Introduction Flashcards
Introduction
What are symmetries and what can group theory do with them?
Invariance under suitable transformations.
Examples: bilateral (mirror) symmetry (human body), five-fold rotational symmetry (startfish), etc.
- symmetry trafos: can be composed
- groups: describing algebra of symmetries
So group theory can convert qualitative information into quantitative info.
Introduction
What’s a point group?
A group of matrices that describe crystalline structure characterized by its symmetries.
- helps determine the amount of independent elastic moduli in any dimension
Fundamental concepts
What’s a group? What is the order of a group?
A group is a set of G elements together with an associative and unital binary operation, such that an inverse and the identity exists.
- in summary: 1. associativity, 2. inverse, 3. identity
- the inverse is unique to each value
- order: the cardinality of its set of elements (number of elements)
Fundamental concepts
What’s a binary operation?
A rule that assigns to two elements of a set a well-defined third element of that same set.
- multiplicative infix notation: the notation used for the product of the binary operation
- they can be: associative (x(yz) = (xy)z), commutative (xy = yx), unital (existence of identity)

> Limb landmark coordinates
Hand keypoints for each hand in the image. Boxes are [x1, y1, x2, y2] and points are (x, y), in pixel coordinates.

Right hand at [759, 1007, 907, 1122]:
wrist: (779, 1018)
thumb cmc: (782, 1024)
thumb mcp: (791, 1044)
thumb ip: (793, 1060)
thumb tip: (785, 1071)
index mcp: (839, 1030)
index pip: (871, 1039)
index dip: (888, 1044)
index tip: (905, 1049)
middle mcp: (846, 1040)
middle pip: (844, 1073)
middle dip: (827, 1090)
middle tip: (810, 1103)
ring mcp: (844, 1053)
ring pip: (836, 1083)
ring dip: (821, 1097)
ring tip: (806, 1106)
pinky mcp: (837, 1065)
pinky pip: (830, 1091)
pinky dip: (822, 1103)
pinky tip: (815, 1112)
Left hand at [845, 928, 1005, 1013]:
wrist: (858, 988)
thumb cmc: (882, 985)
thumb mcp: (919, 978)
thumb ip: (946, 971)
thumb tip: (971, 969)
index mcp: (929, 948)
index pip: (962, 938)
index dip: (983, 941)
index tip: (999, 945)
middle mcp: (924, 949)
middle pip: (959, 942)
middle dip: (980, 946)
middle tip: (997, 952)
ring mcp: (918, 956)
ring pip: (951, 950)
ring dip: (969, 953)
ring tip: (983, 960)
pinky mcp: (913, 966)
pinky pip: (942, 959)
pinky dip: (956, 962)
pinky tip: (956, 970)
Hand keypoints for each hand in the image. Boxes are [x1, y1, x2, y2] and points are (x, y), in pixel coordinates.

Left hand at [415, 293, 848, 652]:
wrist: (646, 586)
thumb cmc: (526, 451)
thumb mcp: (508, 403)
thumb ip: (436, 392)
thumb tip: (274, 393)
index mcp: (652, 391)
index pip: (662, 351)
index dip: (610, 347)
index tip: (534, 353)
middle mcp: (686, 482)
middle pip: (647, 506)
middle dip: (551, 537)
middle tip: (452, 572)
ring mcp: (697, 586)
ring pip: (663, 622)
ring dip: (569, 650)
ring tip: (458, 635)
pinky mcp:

> Instructions for the task
Copy from the group theory flashcards the stretch from "Examples: bilateral (mirror)" through "the identity exists.".

> Task response
Examples: bilateral (mirror) symmetry (human body), five-fold rotational symmetry (startfish), etc.
- symmetry trafos: can be composed
- groups: describing algebra of symmetries
So group theory can convert qualitative information into quantitative info.
Introduction
What’s a point group?
A group of matrices that describe crystalline structure characterized by its symmetries.
- helps determine the amount of independent elastic moduli in any dimension
Fundamental concepts
What’s a group? What is the order of a group?
A group is a set of G elements together with an associative and unital binary operation, such that an inverse and the identity exists.